Ya había luchado contra los picaportes, gritado por auxilio e incluso rasguñado las paredes en un intento por hacer un hueco.
 Comenzaba a rendirse y sabía que si no salía pronto no vería el amanecer. Entonces se levantó y caminó con lentitud.
El miedo se inyectaba en las plantas de sus pies con cada paso que daba.
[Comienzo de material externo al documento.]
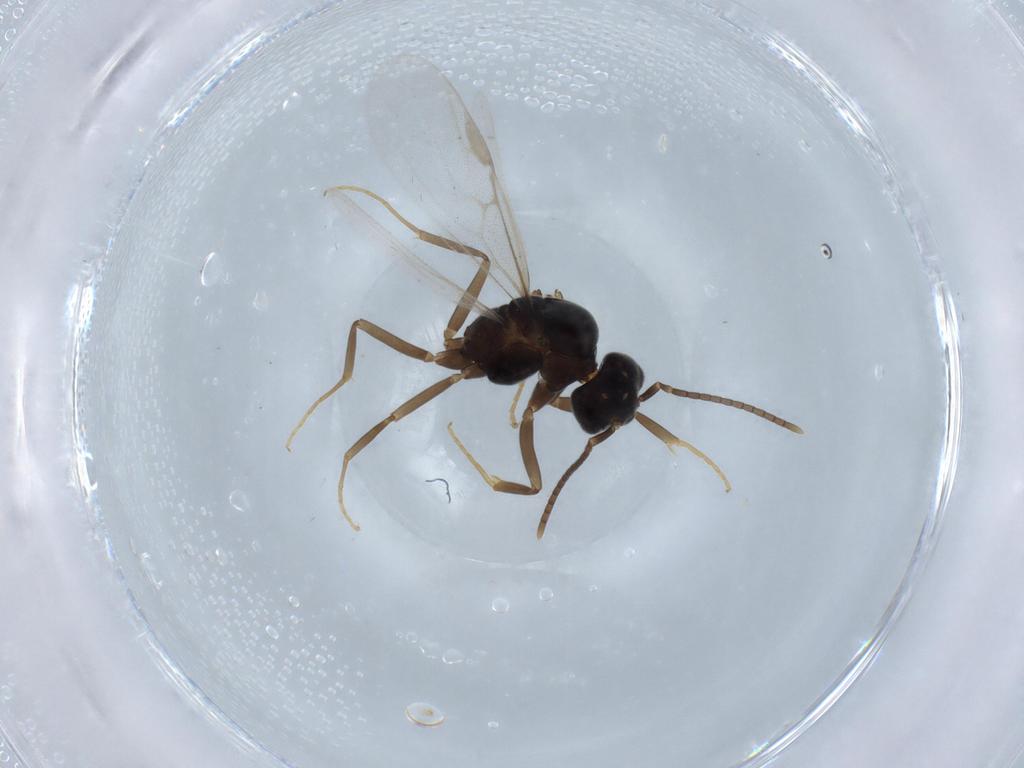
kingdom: Animalia
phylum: Arthropoda
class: Insecta
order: Hymenoptera
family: Formicidae
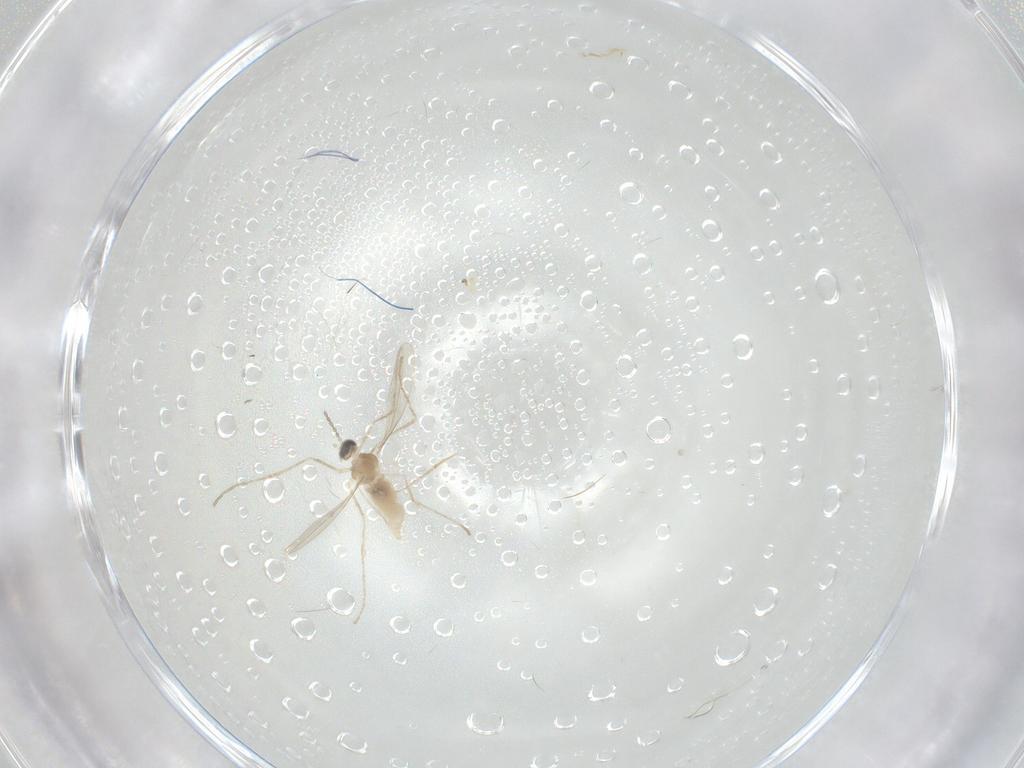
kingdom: Animalia
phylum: Arthropoda
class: Insecta
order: Diptera
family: Cecidomyiidae
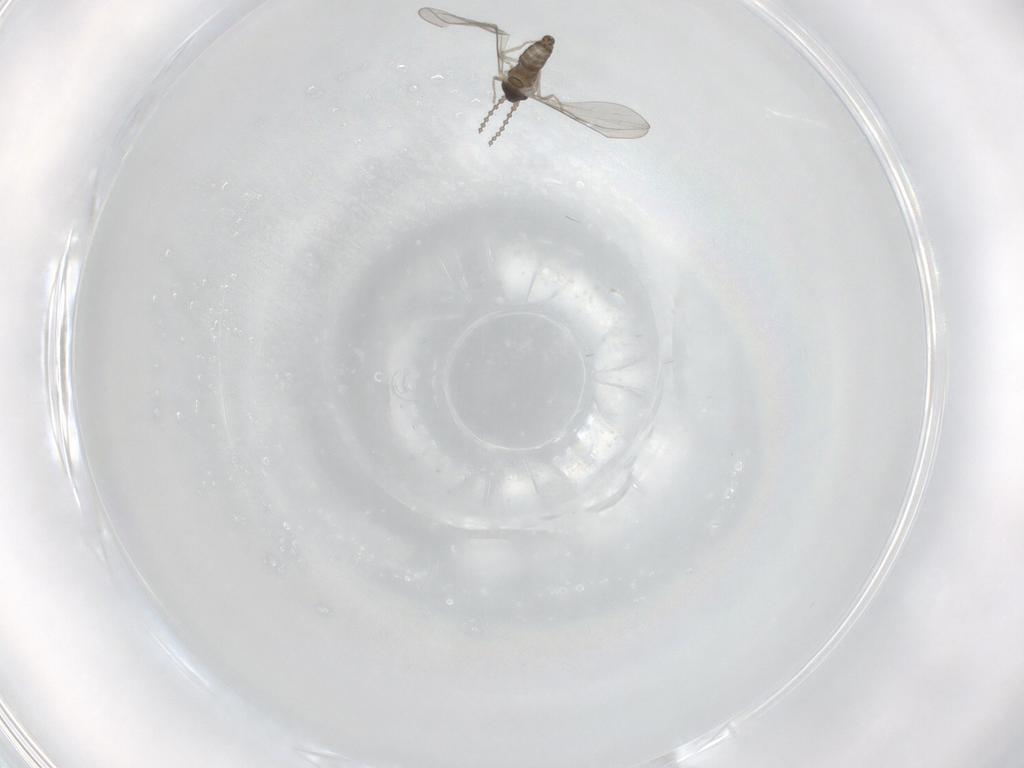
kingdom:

Llegó al final del corredor, el salón se imponía ante él y tuvo que cerrar los ojos. No entendía cómo, pero los cuerpos ya empezaban a liberar aroma a podrido.
Se dijo que tenía que salir rápido,  no podía perder ni un segundo. Se disponía a correr cuando la puerta de salida se abrió lentamente con un chillido atronador.
Dudó unos segundos, tal vez estaba por hacer lo que el espejo quería que hiciera.
Pero la libertad estaba a pocos metros. Tal vez tres cuerpos eran suficientes, quizás lo dejaría ir.
Comenzó a correr, esquivó el cadáver de su joven hermano y pasó al lado de su padre. Su zapato se enterró en el charco de sangre, y las salpicaduras le mancharon las botamangas. Llegó a la mitad, a la misma latitud que el espejo. Fue tan rápido.
No tuvo tiempo para sentir terror.  Las tinieblas salieron como un chorro impactante, y envolvieron al joven en segundos.  Luego se retrajeron al espejo, provocaron así un efecto de succión. La puerta de salida se cerró de un portazo y los muebles del salón se vieron atraídos hacia el laminado reflejante.

Al otro día, los diarios tenían en primera plana un título erróneo: “Joven mata a su familia y escapa”.